Tuesday, 26 July 2016

The Political Power of Beyoncé



Let me start this by saying that I am welllll aware that Beyoncé is a touchy subject. Either you think she is one of the most hyped-up singers on the planet or you are bowing down and ready to get in Formation. However, regardless of your crazy in love-booty shaking-dance abilities I think it's fair to say that recently, people have been talking more about Beyoncé's political stance than her world tour.


The #blacklivesmatter campaign is something which Beyoncé has helped greatly to spread worldwide, thanks to her being so vocal about it. Her album 'Lemonade' is largely about the suffering black people have had to and still endure on a sadly, regular basis. Her song 'Freedom,' which she recently performed at the BET awards, powerfully highlights the way in which black people are treated by the police.



I recently attended Beyoncé's Formation Tour at Hampden stadium in Glasgow the day after the deaths of Alton Sterling and Philando Castile, both of whom died at the hands of the police in circumstances which should never have resulted in either one of them dying. That night in Glasgow, before she performed 'Freedom,' Beyoncé gave a powerful speech about why all lives matter followed by a minutes silence to honour the lives of both Sterling and Castile. 


For me, living in a country were gun violence is virtually non-existent, it's hard to imagine what life must be like living in fear of being shot by the people who are supposed to protect you. It's also hard for many to imagine what it must be like knowing you have a higher chance of being killed by the police because of your skin colour. Racism is something hard to imagine if you haven't experienced it yourself but that does not mean in any way that it should be ignored. 

The point is that Beyoncé has managed to use her fame to bring to light issues that should matter more to not only people in the U.S. but to people globally. Fair enough, the campaign had already been trending on twitter but Beyoncé has managed to make it reach people that may not have read about it otherwise.
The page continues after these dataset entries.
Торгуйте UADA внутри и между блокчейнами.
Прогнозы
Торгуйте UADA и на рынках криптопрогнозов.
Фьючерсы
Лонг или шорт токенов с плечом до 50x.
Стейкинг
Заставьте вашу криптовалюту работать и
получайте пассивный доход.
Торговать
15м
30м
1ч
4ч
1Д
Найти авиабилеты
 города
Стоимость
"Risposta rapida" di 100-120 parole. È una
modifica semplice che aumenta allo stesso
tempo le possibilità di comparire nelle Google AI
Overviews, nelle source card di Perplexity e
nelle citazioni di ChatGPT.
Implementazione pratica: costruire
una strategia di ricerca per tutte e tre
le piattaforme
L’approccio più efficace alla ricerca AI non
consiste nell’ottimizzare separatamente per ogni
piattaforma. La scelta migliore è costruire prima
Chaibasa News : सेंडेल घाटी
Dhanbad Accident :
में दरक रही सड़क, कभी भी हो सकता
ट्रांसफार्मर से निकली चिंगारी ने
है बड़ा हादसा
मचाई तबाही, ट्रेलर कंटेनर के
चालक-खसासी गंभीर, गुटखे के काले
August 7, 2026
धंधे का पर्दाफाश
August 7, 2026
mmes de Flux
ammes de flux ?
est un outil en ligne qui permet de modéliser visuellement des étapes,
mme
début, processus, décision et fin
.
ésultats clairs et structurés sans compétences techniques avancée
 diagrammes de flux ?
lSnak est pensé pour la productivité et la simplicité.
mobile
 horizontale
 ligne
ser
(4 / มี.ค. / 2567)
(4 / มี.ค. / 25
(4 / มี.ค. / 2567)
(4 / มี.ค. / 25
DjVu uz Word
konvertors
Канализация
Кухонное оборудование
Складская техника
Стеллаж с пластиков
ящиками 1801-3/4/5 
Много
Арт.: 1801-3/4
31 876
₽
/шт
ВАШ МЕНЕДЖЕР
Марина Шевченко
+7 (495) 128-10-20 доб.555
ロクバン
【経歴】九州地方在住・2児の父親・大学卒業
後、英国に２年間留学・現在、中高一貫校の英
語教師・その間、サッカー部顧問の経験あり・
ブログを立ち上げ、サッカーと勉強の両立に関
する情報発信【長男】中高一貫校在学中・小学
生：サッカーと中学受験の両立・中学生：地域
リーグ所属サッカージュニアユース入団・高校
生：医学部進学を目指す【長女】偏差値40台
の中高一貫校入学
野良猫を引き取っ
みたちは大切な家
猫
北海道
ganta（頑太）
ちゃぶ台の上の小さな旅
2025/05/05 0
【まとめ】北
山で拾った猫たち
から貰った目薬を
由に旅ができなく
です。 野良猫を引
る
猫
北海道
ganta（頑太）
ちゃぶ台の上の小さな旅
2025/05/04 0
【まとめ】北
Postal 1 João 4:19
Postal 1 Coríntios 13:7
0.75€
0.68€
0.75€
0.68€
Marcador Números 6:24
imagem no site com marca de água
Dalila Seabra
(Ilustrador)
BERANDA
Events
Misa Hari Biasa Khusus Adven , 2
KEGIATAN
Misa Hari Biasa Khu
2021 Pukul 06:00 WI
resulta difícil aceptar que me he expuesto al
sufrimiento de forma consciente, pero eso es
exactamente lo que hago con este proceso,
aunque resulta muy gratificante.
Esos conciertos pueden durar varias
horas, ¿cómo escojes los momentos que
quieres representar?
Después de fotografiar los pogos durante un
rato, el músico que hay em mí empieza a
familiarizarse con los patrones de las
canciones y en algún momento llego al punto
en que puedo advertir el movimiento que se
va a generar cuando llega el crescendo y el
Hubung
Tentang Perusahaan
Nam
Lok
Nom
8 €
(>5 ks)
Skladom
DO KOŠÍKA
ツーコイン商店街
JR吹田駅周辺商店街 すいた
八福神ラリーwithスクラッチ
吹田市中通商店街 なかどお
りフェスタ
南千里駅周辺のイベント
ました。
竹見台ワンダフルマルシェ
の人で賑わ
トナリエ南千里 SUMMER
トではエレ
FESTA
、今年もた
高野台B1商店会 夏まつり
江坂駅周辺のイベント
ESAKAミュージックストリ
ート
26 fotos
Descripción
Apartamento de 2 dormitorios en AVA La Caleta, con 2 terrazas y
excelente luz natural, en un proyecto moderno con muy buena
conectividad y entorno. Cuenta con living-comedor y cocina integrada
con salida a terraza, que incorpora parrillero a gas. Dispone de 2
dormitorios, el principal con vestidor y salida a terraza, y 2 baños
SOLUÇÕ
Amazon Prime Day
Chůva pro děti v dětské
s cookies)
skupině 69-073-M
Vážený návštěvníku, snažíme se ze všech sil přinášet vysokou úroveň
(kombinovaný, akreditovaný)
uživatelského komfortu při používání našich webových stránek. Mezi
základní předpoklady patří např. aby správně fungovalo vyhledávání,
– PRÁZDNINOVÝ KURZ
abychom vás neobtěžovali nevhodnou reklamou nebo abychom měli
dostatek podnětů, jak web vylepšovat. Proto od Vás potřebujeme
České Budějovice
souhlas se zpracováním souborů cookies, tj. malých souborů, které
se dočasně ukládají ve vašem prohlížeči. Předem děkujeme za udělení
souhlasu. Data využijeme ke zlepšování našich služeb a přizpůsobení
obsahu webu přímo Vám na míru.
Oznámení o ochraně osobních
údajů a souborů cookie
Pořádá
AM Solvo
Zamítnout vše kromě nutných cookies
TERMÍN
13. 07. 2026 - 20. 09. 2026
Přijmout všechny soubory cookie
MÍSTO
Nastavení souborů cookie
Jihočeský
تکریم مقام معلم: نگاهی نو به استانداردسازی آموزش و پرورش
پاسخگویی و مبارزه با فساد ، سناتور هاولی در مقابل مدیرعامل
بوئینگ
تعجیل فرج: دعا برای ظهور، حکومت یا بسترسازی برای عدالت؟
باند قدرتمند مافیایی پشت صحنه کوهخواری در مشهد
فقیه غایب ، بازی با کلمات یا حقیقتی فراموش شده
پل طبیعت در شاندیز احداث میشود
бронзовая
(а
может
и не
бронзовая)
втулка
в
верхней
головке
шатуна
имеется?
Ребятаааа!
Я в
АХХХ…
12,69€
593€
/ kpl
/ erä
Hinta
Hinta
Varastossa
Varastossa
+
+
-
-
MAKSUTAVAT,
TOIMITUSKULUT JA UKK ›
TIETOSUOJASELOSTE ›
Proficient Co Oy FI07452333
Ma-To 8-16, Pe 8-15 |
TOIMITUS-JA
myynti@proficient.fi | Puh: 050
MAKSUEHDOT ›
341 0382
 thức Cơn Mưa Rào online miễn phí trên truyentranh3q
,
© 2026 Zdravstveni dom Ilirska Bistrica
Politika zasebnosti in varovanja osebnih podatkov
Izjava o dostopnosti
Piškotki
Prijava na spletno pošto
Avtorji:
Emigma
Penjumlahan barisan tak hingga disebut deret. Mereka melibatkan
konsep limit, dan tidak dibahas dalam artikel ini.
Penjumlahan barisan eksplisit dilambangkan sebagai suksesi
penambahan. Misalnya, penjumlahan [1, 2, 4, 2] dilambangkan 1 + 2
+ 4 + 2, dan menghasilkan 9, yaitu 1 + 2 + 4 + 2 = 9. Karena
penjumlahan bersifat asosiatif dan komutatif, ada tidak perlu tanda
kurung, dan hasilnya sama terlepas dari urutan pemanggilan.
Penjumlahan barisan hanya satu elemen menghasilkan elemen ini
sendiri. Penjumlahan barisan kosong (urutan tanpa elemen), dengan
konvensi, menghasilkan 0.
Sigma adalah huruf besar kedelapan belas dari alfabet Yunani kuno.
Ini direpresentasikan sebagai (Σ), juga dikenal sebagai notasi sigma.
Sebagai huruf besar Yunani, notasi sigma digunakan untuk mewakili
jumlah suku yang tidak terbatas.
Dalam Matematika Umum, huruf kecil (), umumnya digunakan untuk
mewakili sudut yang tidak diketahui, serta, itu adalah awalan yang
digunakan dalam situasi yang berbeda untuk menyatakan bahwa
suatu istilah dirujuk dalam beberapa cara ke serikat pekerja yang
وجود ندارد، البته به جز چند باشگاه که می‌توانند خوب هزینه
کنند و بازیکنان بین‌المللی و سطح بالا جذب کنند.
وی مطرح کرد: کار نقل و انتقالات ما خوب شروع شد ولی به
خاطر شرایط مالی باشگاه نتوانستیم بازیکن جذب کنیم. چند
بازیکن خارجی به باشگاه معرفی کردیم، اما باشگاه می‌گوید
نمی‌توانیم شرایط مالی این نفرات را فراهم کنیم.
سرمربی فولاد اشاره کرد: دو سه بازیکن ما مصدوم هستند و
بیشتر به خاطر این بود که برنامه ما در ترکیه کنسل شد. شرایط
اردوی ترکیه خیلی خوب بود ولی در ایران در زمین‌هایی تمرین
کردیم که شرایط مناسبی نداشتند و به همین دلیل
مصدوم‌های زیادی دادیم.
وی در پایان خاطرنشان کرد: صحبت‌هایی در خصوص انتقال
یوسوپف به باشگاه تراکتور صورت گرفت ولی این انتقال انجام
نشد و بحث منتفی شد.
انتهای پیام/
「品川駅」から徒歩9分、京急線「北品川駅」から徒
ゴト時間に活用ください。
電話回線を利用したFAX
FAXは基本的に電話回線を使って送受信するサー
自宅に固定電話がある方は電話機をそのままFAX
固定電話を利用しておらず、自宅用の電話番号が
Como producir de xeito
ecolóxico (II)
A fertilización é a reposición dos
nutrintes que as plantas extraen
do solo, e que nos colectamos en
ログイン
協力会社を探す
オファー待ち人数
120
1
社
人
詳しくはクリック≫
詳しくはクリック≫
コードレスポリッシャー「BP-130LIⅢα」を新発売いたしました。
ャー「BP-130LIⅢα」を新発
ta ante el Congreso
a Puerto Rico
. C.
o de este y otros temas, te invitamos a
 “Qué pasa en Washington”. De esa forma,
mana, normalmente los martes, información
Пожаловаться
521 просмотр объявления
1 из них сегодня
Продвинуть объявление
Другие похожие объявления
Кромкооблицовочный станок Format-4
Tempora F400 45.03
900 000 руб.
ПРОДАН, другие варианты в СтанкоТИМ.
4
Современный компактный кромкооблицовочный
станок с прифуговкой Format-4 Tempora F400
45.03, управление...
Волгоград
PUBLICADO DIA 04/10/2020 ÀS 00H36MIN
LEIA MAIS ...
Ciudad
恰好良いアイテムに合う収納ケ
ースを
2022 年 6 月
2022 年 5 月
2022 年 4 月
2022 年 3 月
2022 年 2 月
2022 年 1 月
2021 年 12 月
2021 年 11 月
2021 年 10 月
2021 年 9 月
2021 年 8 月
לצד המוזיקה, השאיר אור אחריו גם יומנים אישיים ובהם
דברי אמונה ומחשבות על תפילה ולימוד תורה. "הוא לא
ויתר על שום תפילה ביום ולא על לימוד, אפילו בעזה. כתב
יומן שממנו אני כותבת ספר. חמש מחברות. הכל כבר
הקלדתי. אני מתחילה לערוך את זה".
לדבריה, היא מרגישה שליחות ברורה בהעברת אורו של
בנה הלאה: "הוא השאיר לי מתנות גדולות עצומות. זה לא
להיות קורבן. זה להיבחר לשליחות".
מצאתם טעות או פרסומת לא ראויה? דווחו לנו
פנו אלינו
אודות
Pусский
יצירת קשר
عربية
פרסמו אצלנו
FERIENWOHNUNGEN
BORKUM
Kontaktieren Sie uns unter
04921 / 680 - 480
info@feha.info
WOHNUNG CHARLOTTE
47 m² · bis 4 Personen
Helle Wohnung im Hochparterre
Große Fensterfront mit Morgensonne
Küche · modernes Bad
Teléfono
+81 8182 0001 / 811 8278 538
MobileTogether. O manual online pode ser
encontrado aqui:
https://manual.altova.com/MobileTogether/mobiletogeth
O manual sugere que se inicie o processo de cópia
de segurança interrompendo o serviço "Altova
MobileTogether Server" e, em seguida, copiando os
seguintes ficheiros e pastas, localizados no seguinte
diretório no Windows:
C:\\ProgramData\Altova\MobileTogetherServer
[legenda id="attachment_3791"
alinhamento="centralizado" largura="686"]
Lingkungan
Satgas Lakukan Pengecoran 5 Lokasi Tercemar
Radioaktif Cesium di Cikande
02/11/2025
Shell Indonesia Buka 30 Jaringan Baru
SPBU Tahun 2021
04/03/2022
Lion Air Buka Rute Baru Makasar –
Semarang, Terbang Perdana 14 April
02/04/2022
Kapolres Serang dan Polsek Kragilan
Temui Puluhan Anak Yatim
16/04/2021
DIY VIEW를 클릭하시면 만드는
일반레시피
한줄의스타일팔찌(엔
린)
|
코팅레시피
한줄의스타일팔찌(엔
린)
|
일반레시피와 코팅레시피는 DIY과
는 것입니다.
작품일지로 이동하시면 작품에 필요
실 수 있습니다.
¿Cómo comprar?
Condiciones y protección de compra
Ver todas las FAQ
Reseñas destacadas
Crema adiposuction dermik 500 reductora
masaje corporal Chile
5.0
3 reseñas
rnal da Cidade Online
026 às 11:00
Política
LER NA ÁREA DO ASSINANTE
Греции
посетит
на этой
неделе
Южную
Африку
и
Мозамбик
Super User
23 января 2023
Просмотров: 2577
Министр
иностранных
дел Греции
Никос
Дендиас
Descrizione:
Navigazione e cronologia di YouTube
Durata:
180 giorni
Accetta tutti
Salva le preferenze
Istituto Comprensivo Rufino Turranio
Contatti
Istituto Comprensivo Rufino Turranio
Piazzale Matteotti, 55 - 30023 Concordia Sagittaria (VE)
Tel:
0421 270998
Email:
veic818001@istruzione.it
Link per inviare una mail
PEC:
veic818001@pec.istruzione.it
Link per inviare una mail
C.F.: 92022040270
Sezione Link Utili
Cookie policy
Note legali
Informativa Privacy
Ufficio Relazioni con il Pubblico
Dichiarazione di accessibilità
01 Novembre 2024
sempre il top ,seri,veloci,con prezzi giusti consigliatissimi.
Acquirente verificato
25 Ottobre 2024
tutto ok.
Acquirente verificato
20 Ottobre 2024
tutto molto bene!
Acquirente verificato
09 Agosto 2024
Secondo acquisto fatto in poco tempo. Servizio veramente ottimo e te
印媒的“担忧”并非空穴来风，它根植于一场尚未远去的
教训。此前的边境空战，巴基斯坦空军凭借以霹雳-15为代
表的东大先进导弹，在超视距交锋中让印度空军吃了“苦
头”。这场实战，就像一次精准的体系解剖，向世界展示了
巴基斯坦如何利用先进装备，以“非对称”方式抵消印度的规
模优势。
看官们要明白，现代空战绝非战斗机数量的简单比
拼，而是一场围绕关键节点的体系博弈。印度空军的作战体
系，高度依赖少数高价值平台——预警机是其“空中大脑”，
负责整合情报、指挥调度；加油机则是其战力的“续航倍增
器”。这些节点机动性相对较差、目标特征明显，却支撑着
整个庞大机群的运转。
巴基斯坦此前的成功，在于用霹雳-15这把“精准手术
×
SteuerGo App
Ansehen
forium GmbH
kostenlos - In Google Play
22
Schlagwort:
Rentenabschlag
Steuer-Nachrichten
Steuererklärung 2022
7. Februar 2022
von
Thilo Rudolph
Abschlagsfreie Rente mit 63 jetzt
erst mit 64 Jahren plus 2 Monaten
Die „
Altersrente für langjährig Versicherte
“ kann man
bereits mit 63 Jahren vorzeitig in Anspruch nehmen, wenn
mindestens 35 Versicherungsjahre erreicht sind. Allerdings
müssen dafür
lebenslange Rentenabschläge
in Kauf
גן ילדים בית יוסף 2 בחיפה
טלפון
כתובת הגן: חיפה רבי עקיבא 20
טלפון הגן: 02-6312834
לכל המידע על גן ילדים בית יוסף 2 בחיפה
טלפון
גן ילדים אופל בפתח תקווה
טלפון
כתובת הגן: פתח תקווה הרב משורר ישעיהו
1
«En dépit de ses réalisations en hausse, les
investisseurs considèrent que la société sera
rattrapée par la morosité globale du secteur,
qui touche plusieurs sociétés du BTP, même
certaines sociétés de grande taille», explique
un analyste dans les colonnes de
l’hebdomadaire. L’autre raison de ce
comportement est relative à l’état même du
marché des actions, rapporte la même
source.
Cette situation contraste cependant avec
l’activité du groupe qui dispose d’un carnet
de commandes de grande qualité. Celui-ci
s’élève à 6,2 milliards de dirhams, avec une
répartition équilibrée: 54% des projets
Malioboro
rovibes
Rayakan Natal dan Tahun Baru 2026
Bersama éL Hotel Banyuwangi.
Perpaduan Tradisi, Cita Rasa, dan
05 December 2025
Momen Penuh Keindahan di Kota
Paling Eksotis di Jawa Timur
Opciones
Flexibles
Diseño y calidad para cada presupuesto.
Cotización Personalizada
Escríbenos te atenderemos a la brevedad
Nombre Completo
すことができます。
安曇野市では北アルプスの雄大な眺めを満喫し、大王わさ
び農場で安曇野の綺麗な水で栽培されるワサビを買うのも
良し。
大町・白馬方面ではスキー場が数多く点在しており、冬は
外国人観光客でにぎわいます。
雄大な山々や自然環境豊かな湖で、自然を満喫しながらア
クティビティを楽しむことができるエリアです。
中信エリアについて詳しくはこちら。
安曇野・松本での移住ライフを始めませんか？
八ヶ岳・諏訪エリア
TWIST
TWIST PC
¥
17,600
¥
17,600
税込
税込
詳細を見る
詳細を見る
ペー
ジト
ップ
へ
I'm lucky enough to come from a generation who want to make a change, a generation who do not like to see others suffer and a generation who are hopeful for a future of equality for all.

It's important for people like Beyoncé who have such a powerful influence on so many people to use their voice not just to sing their greatest hits but to help share campaigns such as the above with their fans, who together can help make the change.